-- Exercise data follows --

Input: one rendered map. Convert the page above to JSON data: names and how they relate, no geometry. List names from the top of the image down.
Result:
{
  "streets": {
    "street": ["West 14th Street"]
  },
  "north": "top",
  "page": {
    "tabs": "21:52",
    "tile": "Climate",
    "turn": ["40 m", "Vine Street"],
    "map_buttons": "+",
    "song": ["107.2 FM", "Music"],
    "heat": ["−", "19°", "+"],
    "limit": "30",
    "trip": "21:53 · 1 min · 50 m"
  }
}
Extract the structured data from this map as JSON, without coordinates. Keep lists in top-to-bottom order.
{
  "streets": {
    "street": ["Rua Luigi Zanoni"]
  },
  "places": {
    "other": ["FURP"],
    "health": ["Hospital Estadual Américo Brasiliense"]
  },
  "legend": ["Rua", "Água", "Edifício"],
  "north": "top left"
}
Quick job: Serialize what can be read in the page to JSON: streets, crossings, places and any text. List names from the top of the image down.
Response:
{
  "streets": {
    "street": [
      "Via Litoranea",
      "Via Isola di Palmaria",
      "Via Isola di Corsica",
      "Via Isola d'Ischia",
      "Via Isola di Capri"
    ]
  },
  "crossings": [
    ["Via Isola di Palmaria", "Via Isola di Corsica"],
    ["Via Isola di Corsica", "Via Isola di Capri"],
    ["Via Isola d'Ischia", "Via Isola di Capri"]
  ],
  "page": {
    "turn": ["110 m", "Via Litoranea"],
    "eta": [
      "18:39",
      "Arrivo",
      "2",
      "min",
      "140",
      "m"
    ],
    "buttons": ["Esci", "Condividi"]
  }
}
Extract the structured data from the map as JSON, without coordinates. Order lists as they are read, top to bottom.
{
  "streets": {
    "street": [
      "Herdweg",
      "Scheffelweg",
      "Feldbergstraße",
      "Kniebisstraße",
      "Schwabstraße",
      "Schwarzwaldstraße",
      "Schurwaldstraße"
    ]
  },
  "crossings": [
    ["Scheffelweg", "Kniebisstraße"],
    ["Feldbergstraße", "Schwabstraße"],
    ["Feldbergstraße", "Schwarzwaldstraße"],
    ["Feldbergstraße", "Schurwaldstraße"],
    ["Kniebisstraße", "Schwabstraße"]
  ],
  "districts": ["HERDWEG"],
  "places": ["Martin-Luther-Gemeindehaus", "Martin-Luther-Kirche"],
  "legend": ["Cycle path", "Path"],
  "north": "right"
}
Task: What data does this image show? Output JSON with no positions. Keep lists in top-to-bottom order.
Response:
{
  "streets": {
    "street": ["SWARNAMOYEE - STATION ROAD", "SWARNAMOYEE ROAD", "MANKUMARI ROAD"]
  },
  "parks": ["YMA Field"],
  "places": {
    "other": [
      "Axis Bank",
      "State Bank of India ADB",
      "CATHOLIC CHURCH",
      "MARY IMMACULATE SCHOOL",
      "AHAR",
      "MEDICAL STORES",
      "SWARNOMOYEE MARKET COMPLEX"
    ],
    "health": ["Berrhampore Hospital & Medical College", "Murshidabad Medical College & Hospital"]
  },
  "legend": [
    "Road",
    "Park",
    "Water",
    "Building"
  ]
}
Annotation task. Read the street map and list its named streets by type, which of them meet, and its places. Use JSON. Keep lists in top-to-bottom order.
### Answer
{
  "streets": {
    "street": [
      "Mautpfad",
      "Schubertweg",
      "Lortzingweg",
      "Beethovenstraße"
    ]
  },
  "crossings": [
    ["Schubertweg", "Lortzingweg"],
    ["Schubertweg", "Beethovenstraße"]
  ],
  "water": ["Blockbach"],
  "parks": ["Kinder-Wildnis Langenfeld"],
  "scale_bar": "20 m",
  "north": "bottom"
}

-- Exercise data concluded --

→ About this task
Scan the data above for the string "names". Copy every line in which it appears.

→ Response
Input: one rendered map. Convert the page above to JSON data: names and how they relate, no geometry. List names from the top of the image down.
Quick job: Serialize what can be read in the page to JSON: streets, crossings, places and any text. List names from the top of the image down.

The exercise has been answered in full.